L’évolution sur 6 mois glissants du nombre de variations extrêmes positives ou négatives est reprise dans le graphique suivant.
Source : Factset et Phiadvisor Valquant
On remarque une hausse des variations extrêmes négatives en fin de période, alors que les variations extrêmes positives étaient plus fréquentes que les variations extrêmes négatives en début de période (à la fin des années 90 et en 2000). Cela semble indiquer que la hausse de la volatilité extrême est imputable aux chutes de cours.
Le graphique suivant est le plus explicite.

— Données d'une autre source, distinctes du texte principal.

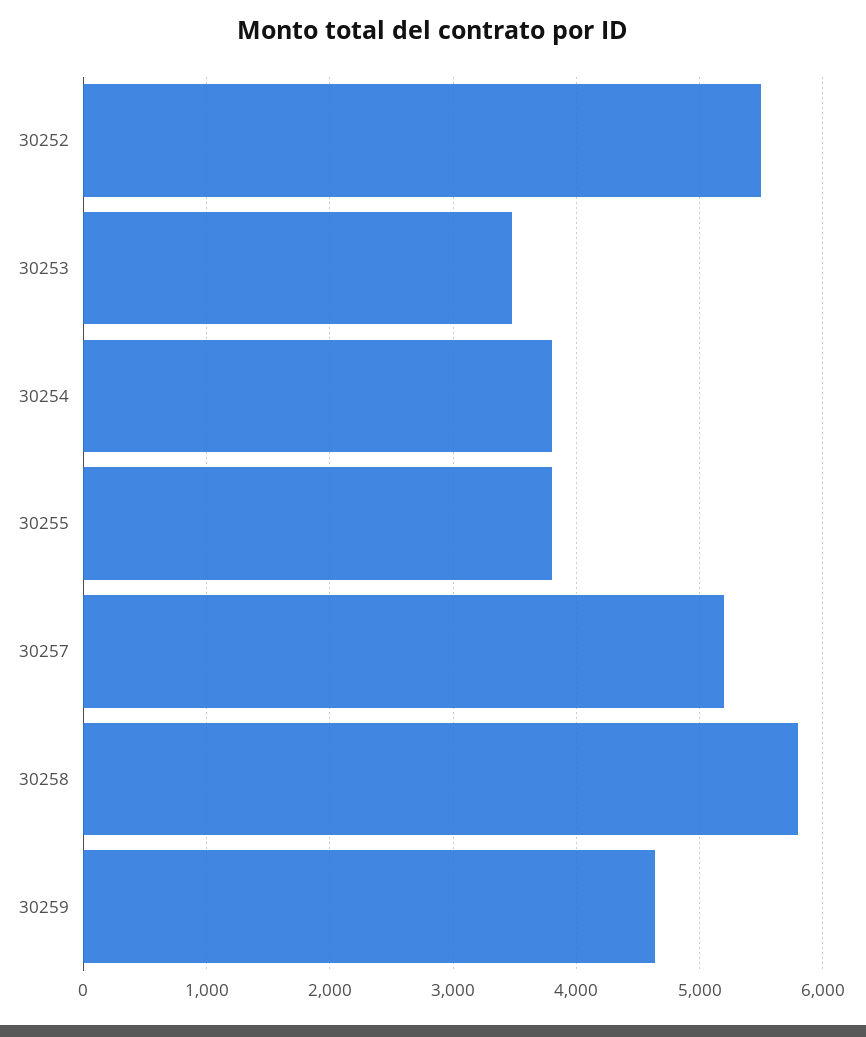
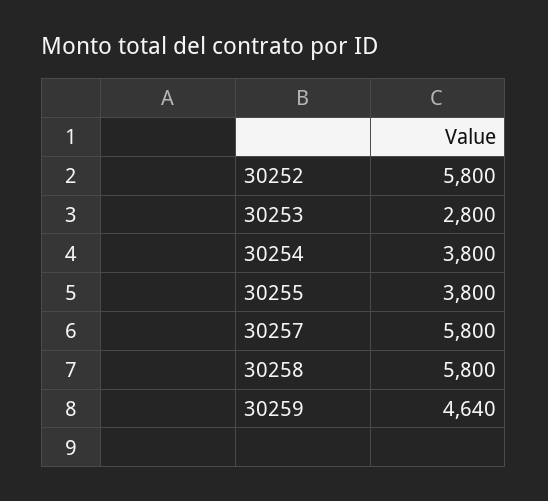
30252: 5500 -> 5800
30253: 3500 -> 2800
30257: 5200 -> 5800

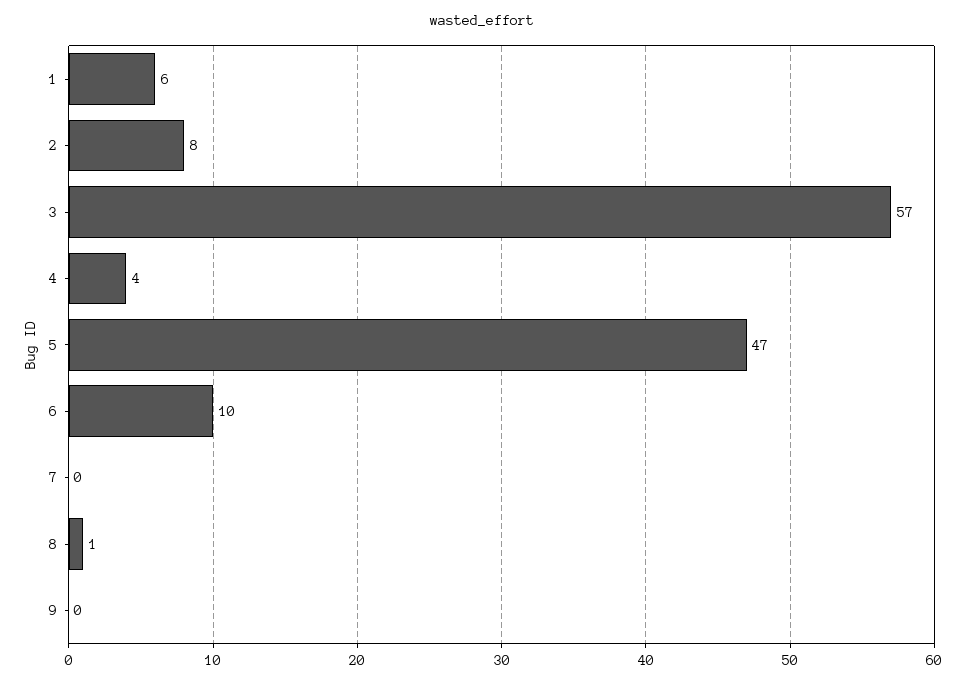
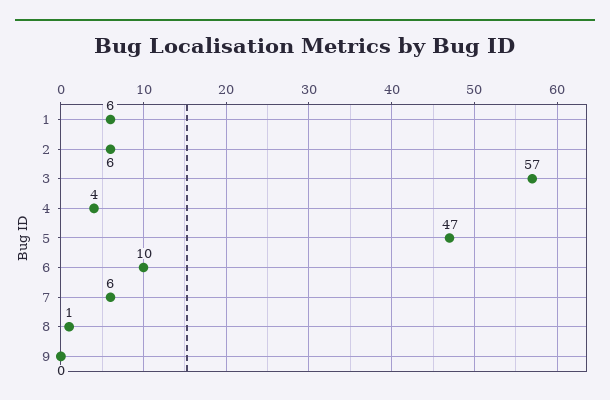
2: 8 -> 6
7: 0 -> 6

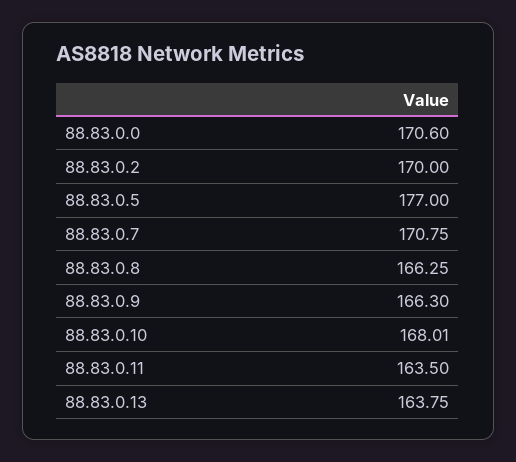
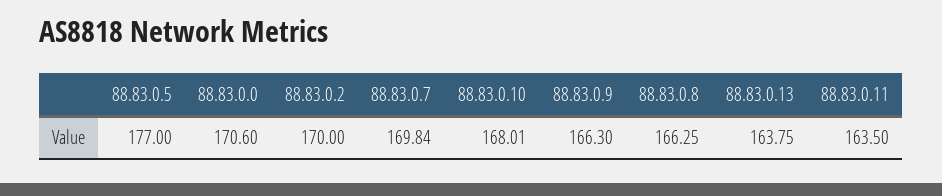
88.83.0.7: 170.75 -> 169.84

La courbe orange de la volatilité du marché montre plutôt une baisse tendancielle, en dehors des épisodes de 2008-2009 et 2020, alors que la courbe bleue du nombre de variations extrêmes est plus dense et traduit une hausse de ce que l’on pourrait appeler « l’hyper volatilité ».
Source : Factset et Phiadvisor Valquant
Et c’est encore plus flagrant lorsque que l’on calcule les deux indicateurs de volatilité sur une période glissante de trois ans :
Source : Factset et Phiadvisor Valquant
Les explications possibles
Nous avançons plusieurs explications à la hausse de la fréquence des variations quotidiennes extrêmes. Certaines se réfèrent aux actions elles-mêmes, d’autres au marché.

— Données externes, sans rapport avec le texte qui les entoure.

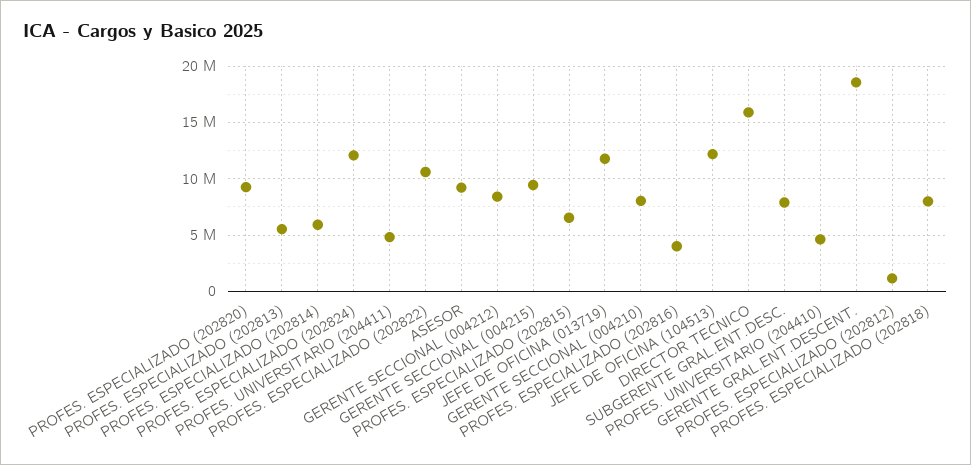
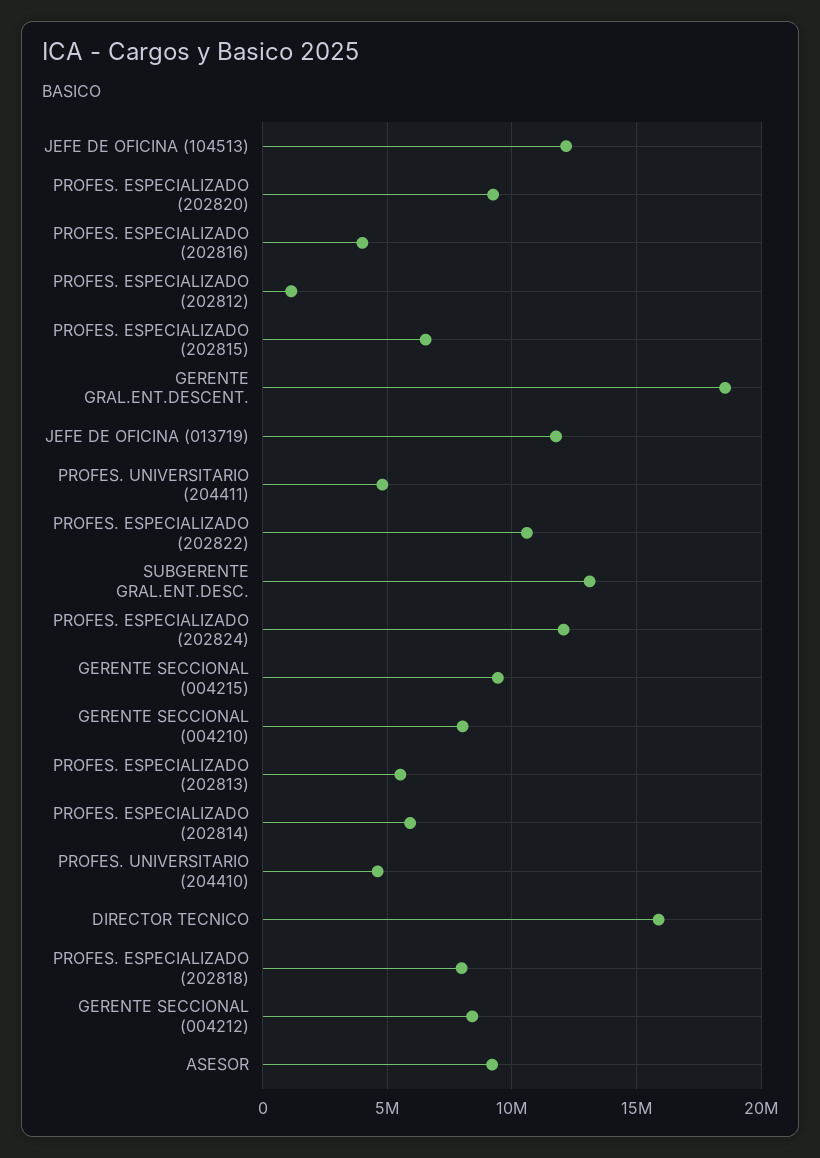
SUBGERENTE GRAL.ENT.DESC.: 8000000 -> 13000000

A/ Explications liées aux actions elle mêmes
Ce que l’on appelle en analyse quantitative le « biais du survivant » pourrait expliquer la hausse des variations extrêmes : les actions qui ont fait partie du SBF 120 ont parfois disparu ou ont subi une baisse très importante (Eurodisney, Eurotunnel, Casino, EDF…). Elles sont donc exclues des mesures réalisées sur le périmètre des actions qexistant aujourd’hui et leur volatilité importante de années passées n’est pas mesurée.

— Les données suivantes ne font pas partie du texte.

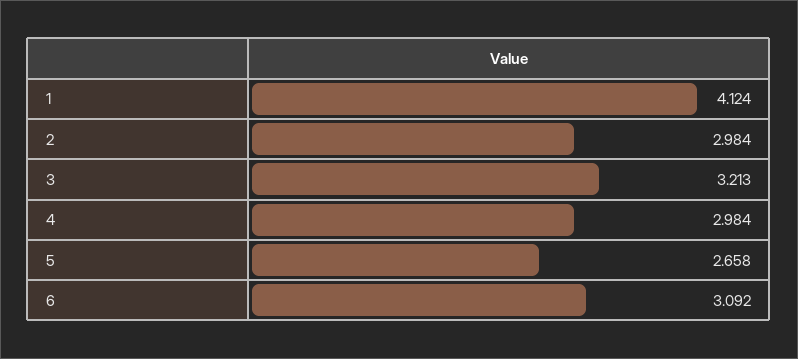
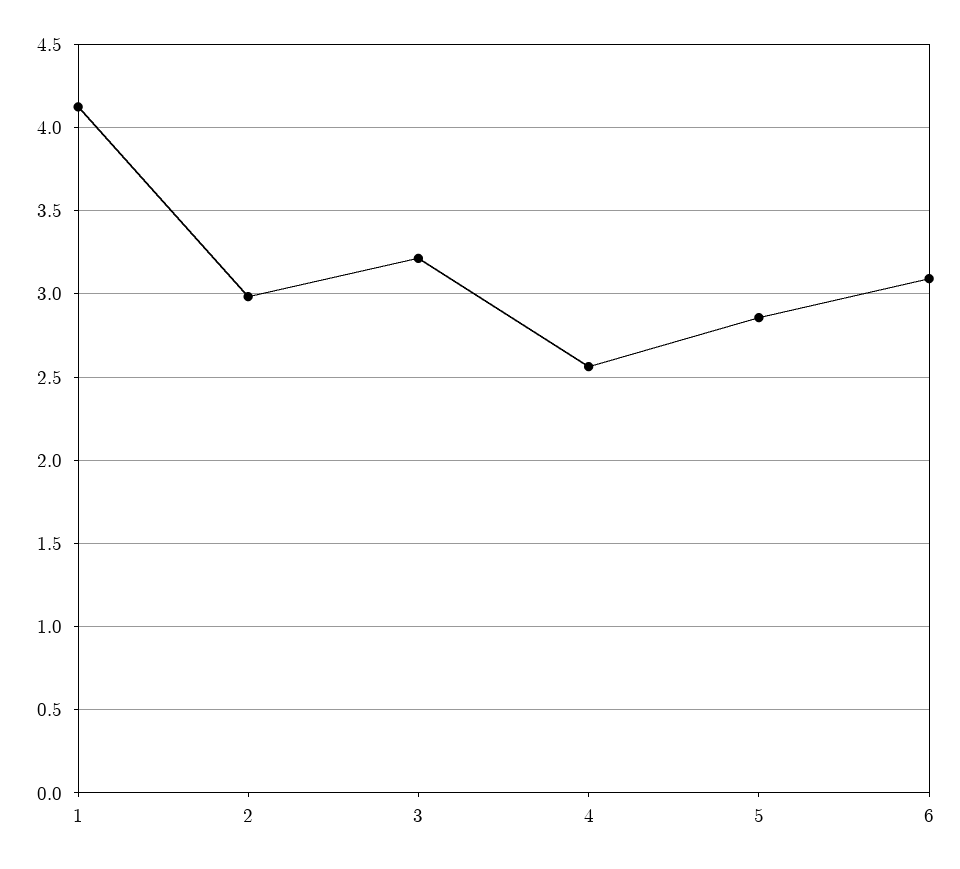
4: 2.984 -> 2.55
5: 2.658 -> 2.85

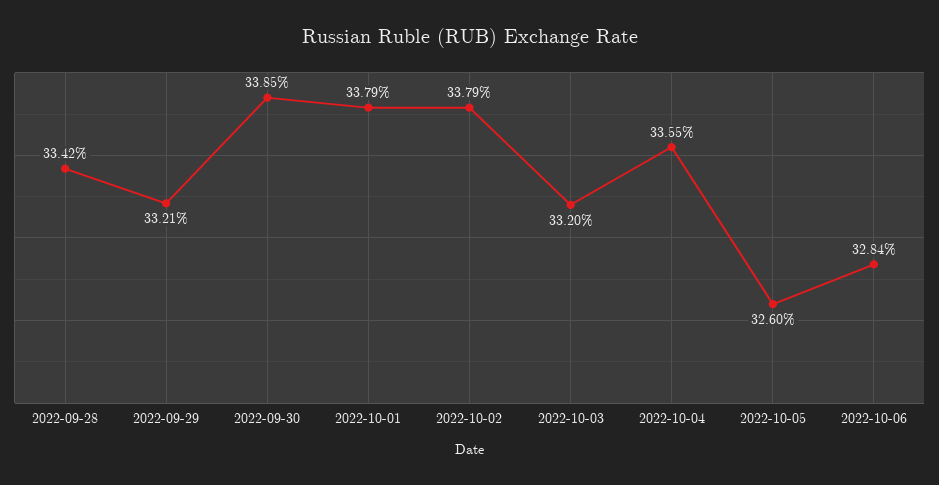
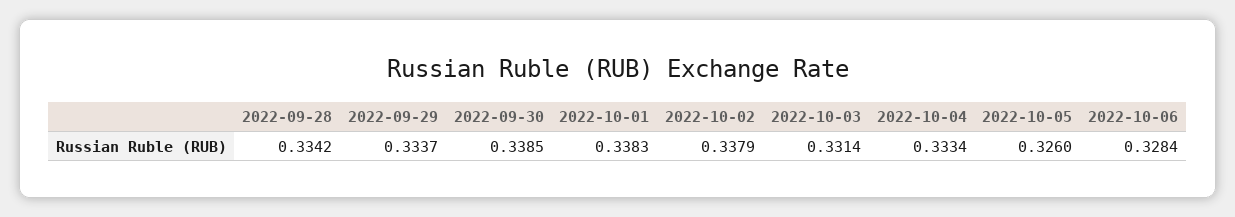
2022-09-29: 0.3321 -> 0.3337
2022-10-01: 0.3379 -> 0.3383
2022-10-03: 0.332 -> 0.3314
2022-10-04: 0.3355 -> 0.3334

La hausse des variations extrêmes relevée depuis 3 ans est en bonne partie attribuable à 2 cas : Atos et Orpea. Leur exclusion de l’échantillon remettrait en cause le constat d’une hausse des variations extrêmes. Par défaut de suivi d’analyse, ou par volonté de tromper ou de cacher la vérité, certaines actions font illusion pendant des années avant de s’effondrer : ce ne serait plus vrai aujourd’hui…
B/ Explications liées au marché
La notion de liquidité est complexe à mesurer, mais il nous semble que la liquidité « réelle » des actions diminue : dès qu’une nouvelle très défavorable est connue, les vendeurs ne trouvent plus d’acheteurs, ce qui explique des décalages massifs de cours. La raison essentielle est probablement le fait que les investisseurs « fondamentaux » sont de moins en moins nombreux. On peut désormais considérer qu’ils sont devenus très minoritaires : il n’y a donc plus personne pour se mettre en face des vendeurs, au nom de l’esprit contrariant et de l’adage « acheter au son du canon ». Au contraire, la montée en puissance de la gestion passive a pour effet d’accentuer la tendance, et de ne jamais s’y opposer.